We were hungry and headed straight to Maranui Café before visiting Te Papa, New Zealand’s much-treasured national museum. Mr A was somewhat underwhelmed and we spent most time at the “force of nature” section, where you get a good idea on plate tectonics and what they mean for New Zealand.
In the afternoon, we drove north to lovely Moana Lodge in Plimmerton, where we were to stay for the upcoming nights.
The next day we took the train to Wellington and spent all day sightseeing: we walked along the parliamentary buildings, took the tram up to the botanical gardens, explored them, then did the walking tour suggested by our Lonely Planet guides that slowly brought us back to the train station, by way of a few detours – most of them of the culinary vegan kind.
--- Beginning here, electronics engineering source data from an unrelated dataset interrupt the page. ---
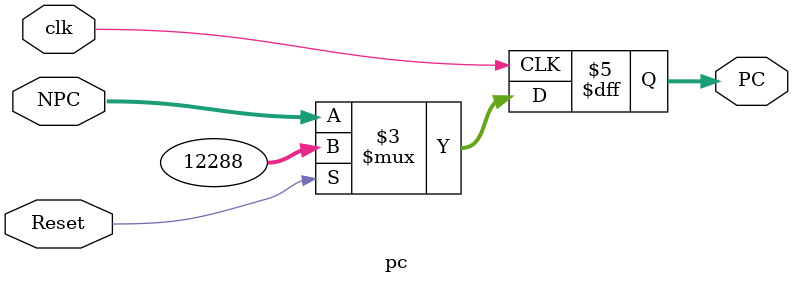
<source format=v>
`timescale 1ns / 1ps
module pc(
    input clk,                       //Ê±ÖÓÐÅºÅ
    input Reset,                     //ÇåÁã
    input [31:0]  NPC,               //ÏÂÒ»¸öPCµÄÖµ
    output reg [31:0] PC            //µ±Ç°PCµÄÖµ
    );

    always@(posedge clk)
    begin
        if (Reset)                     //Reset = 1 ÇåÁã
            begin
                PC <= 32'h0000_3000; 
            end
        else
            begin
                PC <= NPC;
            end
    end
endmodule

</source>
After that we had an official “relax-day” – we slept in, had a lazy breakfast, read a little, did the laundry and had a long, beautiful walk along the coast in the afternoon where we encountered yet more seals and I found paua shells of all shapes and sizes. We agreed that this was a place where we could live: Not in the city but close enough, with public transport available to get to work – and the ocean at our doorstep.
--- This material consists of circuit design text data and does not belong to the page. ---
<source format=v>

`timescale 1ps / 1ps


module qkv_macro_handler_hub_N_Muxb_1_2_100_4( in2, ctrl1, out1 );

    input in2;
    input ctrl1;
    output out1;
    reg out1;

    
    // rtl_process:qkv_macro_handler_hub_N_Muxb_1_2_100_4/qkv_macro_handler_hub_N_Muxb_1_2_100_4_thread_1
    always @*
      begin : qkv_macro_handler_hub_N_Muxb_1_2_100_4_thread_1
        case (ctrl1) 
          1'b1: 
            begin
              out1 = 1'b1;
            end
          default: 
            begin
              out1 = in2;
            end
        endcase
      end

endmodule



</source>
However, for now it was slowly getting time to approach Auckland – in only a week we were to be boarding a plane homebound. After checking the weather forecast we chose to approach Taupo by way of the Desert Road, a barren – and in winter often dangerous (and closed) section of the State Highway one across the Rangipo desert on the north island (if you have seen the Lord of the Rings movies, the Black Gates of Mordor scenes were shot there). It’s allegedly the highest part of New Zealand’s highways at up to 1074m above sea level.
We were lucky with the weather (again) and had a stunning vista of Mounts Ruapehu, Ngauruhoe (“Mount Doom”) and Tongariro, three picture-perfect volcanoes, further prettied up by the snow that came down to almost street level.